** start Extract to read **

Source: Rider Magazine –

[[{“value”:”Greg’s BMW taking a dirt nap along the Oregon Backcountry Discovery Route. Photos by Greg Drevenstedt.

This story is about a ride that took place in 2013 on the original Oregon Backcountry Discovery Route, which was developed by the Oregon Off-Highway Vehicle Association. The nonprofit Backcountry Discovery Routes organization developed a new ORBDR that was released in 2023. For more information, visit the Backcountry Discovery Routes website. –Ed.

Route 5 of the original ORBDR includes hundreds of miles of gravel roads much like this one, plus a decent helping of dirt, sand, rock gardens, and river crossings.

When your bike topples over in the middle of nowhere, when your bike and its week’s worth of gear weigh more than 600 lb, when you’re hot and sweaty and tired, it’s good to have friends along to lend a hand.

At the California-Oregon border before venturing off-pavement on the ORBDR.

We were three days and nearly 300 miles into the 750-mile, California-to-Washington Route 5 of the Oregon Backcountry Discovery Routes (ORBDR), a network of off-road routes crisscrossing the state’s vast national forests. While struggling my way up a technical jeep road full of embedded rocks, I high-centered the BMW’s skid plate, dabbed my left foot into a hole, lost my balance, and toppled over in a big, dusty heap.

Lead rider Paul was off in the distance, so sweep rider Marten navigated around me, parked his bike on a level spot, and came back to help. Other than some badge-of-honor scratches on the bike, the only damage was to my pride, and I was soon making forward progress again.

Just a few miles into the ORBDR, we took a spur road to the summit of 8,000-foot Crane Mountain, where we enjoyed 360-degree views of California and Oregon.

Backcountry Discovery Routes is a nonprofit organization that establishes and preserves off-highway routes for dual-sport and adventure motorcycles. BDR has mapped and documented north-south routes in most states west of the Rockies as well as mid-Atlantic and Northeast routes and shorter BDR-X routes. Inspiration for these routes came from the ORBDR, which, according to BDR’s website, “was created a few decades ago by Bob and Cheryl Greenstreet as a concept to promote managed travel in the backcountry” and is maintained by the Oregon Off-Highway Vehicle Association.

The view from Fremont Point on Oregon’s Winter Rim.

Paul, Marten, and I wanted to ride the granddaddy of the Backcountry Discovery Routes, so I bought paper maps for Route 5 from OOHVA and Paul spent two weeks creating GPS tracks for us. (GPS tracks are now available upon request when maps are purchased from OOHVA.) Since most of the ORBDR is at 4,000-8,000 feet of elevation, we planned our trip for August to avoid snowpack.

** end Extract to read **
** start Record excerpts **

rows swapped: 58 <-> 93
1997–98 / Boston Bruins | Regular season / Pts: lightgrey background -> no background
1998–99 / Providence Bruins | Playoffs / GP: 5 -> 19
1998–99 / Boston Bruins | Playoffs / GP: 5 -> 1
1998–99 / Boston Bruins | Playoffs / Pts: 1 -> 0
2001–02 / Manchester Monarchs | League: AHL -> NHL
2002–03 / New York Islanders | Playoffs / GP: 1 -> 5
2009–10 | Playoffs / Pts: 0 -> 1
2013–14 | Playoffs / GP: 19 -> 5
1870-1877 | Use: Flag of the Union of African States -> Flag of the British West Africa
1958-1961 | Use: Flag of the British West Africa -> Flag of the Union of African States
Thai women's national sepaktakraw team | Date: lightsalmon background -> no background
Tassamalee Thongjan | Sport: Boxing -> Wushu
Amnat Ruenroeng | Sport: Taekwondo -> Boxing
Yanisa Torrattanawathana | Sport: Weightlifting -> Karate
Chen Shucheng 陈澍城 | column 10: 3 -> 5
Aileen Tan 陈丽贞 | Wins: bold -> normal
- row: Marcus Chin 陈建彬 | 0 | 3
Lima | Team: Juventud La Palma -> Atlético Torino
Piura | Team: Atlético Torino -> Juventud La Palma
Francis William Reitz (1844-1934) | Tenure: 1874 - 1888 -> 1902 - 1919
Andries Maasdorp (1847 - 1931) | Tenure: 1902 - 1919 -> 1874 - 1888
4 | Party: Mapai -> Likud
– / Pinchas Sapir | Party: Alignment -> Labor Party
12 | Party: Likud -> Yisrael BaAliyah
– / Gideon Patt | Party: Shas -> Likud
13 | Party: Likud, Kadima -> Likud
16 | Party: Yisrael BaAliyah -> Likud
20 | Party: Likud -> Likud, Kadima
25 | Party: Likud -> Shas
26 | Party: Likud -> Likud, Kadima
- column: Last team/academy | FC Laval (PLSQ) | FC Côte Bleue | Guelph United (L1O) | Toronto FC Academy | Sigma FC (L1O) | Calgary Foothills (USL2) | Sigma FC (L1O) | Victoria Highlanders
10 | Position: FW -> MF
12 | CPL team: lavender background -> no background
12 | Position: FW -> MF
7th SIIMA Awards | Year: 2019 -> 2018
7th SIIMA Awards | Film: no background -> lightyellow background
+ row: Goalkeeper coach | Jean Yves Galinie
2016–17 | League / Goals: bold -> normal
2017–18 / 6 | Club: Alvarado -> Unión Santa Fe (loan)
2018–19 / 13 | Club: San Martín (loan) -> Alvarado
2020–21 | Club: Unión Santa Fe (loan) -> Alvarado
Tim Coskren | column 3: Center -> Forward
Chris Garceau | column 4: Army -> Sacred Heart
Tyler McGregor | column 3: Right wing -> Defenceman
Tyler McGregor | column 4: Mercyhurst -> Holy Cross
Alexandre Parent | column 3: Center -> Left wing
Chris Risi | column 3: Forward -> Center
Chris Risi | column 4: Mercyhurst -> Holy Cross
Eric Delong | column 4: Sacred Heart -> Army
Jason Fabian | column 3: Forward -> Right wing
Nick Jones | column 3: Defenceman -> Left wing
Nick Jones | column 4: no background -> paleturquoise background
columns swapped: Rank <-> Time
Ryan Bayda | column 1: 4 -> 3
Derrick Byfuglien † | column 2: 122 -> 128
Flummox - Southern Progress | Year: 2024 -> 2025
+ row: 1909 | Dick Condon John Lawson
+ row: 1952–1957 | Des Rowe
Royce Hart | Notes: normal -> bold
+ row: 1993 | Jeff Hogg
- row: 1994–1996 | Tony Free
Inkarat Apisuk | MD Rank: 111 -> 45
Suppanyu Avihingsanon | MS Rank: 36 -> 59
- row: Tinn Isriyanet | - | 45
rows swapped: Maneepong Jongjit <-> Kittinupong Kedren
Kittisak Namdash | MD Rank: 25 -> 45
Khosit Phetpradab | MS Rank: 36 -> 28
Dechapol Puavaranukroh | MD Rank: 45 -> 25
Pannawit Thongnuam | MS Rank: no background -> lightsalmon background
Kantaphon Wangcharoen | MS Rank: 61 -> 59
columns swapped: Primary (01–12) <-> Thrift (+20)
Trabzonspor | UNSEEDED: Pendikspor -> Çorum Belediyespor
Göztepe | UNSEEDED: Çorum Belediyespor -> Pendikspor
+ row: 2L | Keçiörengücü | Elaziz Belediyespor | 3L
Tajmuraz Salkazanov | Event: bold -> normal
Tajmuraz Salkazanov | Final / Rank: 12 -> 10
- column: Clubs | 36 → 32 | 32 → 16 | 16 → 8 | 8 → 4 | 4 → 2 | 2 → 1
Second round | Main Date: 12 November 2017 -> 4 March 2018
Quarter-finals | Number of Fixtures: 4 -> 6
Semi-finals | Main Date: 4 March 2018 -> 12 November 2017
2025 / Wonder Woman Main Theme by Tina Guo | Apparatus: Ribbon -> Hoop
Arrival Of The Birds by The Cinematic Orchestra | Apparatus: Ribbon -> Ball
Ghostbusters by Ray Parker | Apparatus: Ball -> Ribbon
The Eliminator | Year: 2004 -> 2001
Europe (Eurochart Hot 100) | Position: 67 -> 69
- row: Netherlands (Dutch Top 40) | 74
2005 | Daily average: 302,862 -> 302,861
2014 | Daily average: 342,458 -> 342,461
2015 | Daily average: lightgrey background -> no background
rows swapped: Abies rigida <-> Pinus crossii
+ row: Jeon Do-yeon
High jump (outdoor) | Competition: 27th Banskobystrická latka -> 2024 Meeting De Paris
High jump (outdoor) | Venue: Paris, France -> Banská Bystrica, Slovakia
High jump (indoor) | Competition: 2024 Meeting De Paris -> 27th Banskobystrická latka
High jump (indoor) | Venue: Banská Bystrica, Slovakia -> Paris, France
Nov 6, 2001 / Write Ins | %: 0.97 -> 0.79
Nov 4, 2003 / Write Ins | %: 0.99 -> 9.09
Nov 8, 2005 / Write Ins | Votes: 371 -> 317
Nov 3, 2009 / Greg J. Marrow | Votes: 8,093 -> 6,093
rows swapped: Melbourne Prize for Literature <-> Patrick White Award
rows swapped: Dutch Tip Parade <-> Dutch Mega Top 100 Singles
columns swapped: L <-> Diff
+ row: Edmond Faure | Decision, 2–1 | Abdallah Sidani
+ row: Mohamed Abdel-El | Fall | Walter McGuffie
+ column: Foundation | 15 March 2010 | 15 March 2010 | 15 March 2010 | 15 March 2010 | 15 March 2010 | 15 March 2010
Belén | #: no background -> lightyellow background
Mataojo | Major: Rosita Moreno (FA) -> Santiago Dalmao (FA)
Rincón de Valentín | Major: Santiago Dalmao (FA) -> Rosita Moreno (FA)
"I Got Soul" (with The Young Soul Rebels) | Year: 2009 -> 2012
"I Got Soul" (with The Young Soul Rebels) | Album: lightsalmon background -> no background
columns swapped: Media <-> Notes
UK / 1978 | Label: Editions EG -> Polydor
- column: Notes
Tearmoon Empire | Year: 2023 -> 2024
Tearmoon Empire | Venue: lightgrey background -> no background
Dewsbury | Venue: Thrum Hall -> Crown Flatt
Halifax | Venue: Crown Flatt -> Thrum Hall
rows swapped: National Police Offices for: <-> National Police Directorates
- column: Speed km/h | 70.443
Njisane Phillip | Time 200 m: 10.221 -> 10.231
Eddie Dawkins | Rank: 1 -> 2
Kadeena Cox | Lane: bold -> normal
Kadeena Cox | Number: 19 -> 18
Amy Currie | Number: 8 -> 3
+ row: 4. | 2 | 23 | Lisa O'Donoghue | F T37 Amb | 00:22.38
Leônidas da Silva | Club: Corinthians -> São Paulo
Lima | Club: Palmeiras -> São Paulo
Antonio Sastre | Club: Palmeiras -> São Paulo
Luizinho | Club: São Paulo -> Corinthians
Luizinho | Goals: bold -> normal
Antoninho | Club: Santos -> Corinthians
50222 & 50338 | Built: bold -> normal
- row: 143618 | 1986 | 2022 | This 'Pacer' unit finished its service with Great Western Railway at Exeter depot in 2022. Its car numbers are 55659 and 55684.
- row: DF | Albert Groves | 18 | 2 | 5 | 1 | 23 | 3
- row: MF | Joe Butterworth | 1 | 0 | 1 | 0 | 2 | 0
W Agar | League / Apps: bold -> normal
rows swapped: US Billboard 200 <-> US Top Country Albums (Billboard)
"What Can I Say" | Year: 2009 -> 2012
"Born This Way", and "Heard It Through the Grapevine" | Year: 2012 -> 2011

** end Record excerpts **

Given instruction 1: According to the Oregon ride article, why did the riders plan their trip for August?
Given instruction 2: Name every type of terrain that the Oregon ride article says Route 5 of the original ORBDR includes.
Given instruction 3: In the Oregon ride article, how long is Route 5 of the ORBDR, and between which two states does it run?
Rely only on the Oregon ride article to answer.

Written solution 1: Most of the ORBDR lies at 4,000 to 8,000 feet of elevation, so they chose August to avoid snowpack.

Written solution 2: Gravel roads, dirt, sand, rock gardens, and river crossings.

Written solution 3: It is 750 miles long and runs from California to Washington.